### Page excerpt
Effects of maternal nutrition and rumen-protected arginine supplementation on ewe performance and postnatal lamb growth and internal organ mass.

The hypothesis of this study was that arginine supplementation would overcome negative effects of restricted maternal feed intake during the last two-thirds of gestation on ewe performance and positively affect postnatal lamb growth and development. Multiparous, Rambouillet ewes (n = 32) were allocated to 3 treatments in a completely random design at 54 ± 3.9 d of gestation. Dietary treatments were 100% of nutrient requirements (control, CON), 60% of control (restricted, RES), or RES plus a rumen-protected arginine supplement dosed at 180 mg/kg BW once daily (RES-ARG). Ewes were penned individually in a temperature-controlled facility. At parturition, lambs were immediately removed from dams and reared independently. At day 54 ± 3 of age, lambs were stunned using captive bolt, exsanguinated, and organs were collected and weighed. Ewe BW from day 68 of gestation through parturition was greater (P ≤ 0.03) in CON compared with RES or RES-ARG. Similarly, ewe BCS from day 68 of gestation through parturition was greater (P ≤ 0.03) in CON than either RES or RES-ARG. Total ewe colostrum mass (g) at 3 h after parturition was greater (P ≤ 0.001) in CON than RES or RES-ARG. Lamb birth weight was greater (P = 0.04) in CON than RES ewes and tended (P = 0.10) to be greater in CON vs. RES-ARG. Lambs born to CON ewes had greater (P ≤ 0.03) BW than lambs from RES ewes at 7, 14, and 33 d postpartum. On day 19, lambs from CON and RES-ARG ewes both had greater (P ≤ 0.04) BW than lambs from RES ewes (12.0 and 11.5 vs. 10.3 ± 0.41 kg, respectively). Lambs born to CON and RES-ARG ewes had greater (P ≤ 0.04) ADG than lambs from RES ewes on day 19 (355.0 and 354.0 vs. 306.4 ± 15.77 g, respectively). Lambs from CON and RES-ARG ewes also had greater (P ≤ 0.02) girth circumference than lambs from RES ewes on day 19 (55.4 and 54.6 vs. 51.3 ± 0.97 cm, respectively). On day 54, lambs from RES-ARG ewes had greater (P = 0.003) curved crown rump length than lambs from RES ewes (99.8 vs. 93.9 ± 1.28 cm, respectively). Adrenal glands in lambs from CON dams had greater (P = 0.01) mass than adrenal glands in lambs from RES dams. Livers from lambs born to RES-ARG ewes weighed more (P = 0.05) than livers from lambs born to RES ewes. These results confirm our hypothesis that arginine supplementation during the last two-thirds of gestation can mitigate offspring, but not maternal negative consequences associated with restricted maternal nutrition.

### Data extracts
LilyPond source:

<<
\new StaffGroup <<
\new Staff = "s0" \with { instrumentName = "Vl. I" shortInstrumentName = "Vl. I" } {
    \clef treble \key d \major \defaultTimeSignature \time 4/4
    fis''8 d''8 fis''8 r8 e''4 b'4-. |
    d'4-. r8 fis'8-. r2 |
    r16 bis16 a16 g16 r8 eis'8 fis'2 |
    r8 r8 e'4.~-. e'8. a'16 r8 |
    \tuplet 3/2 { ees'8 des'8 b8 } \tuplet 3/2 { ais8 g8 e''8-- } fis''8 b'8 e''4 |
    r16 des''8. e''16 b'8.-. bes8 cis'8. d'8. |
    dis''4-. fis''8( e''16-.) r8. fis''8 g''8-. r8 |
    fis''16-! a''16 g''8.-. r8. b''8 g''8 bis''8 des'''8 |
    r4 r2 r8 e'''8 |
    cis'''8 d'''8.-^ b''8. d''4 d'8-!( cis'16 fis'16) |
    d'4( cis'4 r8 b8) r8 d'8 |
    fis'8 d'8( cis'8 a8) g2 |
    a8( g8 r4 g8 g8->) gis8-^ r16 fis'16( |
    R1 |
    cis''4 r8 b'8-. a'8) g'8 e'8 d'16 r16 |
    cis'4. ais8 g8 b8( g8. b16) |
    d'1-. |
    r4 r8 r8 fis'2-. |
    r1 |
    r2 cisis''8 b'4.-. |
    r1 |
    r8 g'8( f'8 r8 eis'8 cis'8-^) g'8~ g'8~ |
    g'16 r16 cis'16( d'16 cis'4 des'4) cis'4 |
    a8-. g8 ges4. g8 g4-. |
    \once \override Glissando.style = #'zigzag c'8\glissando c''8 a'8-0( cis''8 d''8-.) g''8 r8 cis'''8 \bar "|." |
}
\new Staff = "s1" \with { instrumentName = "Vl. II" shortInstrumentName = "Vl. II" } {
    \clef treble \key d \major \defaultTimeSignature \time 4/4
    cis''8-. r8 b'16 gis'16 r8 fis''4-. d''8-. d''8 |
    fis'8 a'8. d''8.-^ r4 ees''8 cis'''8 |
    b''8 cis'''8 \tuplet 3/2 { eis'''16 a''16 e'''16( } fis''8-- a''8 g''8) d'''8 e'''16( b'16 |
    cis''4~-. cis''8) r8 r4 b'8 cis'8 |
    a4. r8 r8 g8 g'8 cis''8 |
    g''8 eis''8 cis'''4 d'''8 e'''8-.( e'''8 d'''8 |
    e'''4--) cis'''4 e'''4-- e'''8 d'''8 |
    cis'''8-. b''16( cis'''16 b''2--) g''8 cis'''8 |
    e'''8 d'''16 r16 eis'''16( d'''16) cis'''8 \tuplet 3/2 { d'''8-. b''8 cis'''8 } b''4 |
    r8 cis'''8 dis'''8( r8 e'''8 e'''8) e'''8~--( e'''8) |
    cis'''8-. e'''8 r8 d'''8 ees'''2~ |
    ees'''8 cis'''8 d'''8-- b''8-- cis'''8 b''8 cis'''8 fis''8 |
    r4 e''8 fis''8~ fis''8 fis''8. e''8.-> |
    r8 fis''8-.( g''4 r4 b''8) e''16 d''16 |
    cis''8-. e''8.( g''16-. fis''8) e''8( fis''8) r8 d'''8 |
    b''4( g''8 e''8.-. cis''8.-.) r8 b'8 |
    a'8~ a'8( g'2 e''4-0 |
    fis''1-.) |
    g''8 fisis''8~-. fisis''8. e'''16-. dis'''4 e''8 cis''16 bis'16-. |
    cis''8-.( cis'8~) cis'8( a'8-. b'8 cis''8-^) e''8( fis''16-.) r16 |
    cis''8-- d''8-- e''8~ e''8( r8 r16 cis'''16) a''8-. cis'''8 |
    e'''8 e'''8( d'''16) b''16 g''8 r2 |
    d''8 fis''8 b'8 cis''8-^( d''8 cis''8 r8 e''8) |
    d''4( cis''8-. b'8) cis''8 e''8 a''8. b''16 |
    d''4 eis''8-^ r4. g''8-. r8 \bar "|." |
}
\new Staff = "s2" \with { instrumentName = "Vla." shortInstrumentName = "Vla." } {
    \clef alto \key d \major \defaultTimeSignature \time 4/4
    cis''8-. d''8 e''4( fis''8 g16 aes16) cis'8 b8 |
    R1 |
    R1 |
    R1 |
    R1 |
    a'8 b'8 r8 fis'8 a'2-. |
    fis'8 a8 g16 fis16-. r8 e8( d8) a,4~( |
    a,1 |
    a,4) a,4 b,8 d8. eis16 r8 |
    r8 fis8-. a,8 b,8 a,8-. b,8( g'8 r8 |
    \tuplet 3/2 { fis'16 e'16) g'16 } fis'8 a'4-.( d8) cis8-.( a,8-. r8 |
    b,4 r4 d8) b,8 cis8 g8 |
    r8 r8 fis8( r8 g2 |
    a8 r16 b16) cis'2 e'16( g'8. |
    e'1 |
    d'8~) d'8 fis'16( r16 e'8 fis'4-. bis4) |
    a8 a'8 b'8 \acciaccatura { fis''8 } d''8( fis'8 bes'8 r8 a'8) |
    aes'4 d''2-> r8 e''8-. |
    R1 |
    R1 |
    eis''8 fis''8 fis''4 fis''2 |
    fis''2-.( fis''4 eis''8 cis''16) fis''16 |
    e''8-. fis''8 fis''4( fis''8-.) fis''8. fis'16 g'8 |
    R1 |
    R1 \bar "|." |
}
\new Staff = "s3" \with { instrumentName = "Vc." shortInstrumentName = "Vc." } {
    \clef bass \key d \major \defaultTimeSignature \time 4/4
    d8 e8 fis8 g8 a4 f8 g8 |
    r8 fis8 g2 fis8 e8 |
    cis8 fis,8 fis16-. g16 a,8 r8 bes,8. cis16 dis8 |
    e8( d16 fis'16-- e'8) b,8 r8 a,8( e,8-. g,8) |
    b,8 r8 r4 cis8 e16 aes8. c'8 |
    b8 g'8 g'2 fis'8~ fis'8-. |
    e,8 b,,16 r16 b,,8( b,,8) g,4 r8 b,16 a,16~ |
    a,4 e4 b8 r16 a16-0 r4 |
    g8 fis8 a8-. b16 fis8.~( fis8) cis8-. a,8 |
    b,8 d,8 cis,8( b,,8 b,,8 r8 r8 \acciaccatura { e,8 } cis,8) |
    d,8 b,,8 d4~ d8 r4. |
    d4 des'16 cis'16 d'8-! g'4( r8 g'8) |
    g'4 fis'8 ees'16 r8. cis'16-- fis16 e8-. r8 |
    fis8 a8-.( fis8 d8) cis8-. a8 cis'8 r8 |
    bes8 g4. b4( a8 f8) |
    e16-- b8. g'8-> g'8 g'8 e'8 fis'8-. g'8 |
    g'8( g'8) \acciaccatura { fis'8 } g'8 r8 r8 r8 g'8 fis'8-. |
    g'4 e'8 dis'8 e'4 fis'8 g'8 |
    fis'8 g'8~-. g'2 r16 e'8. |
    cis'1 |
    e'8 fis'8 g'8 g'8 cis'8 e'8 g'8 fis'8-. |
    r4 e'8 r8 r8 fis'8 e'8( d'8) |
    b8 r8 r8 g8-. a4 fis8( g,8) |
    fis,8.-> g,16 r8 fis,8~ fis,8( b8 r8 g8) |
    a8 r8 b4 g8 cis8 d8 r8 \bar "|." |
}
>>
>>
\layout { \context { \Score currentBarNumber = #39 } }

### Prompt
In the abstract on maternal nutrition and arginine supplementation in ewes, at what dose and frequency was the rumen-protected arginine given to the RES-ARG group? The rows are separate material, apart from the abstract on maternal nutrition and arginine supplementation in ewes.

### Answer box
180 mg/kg BW, once daily.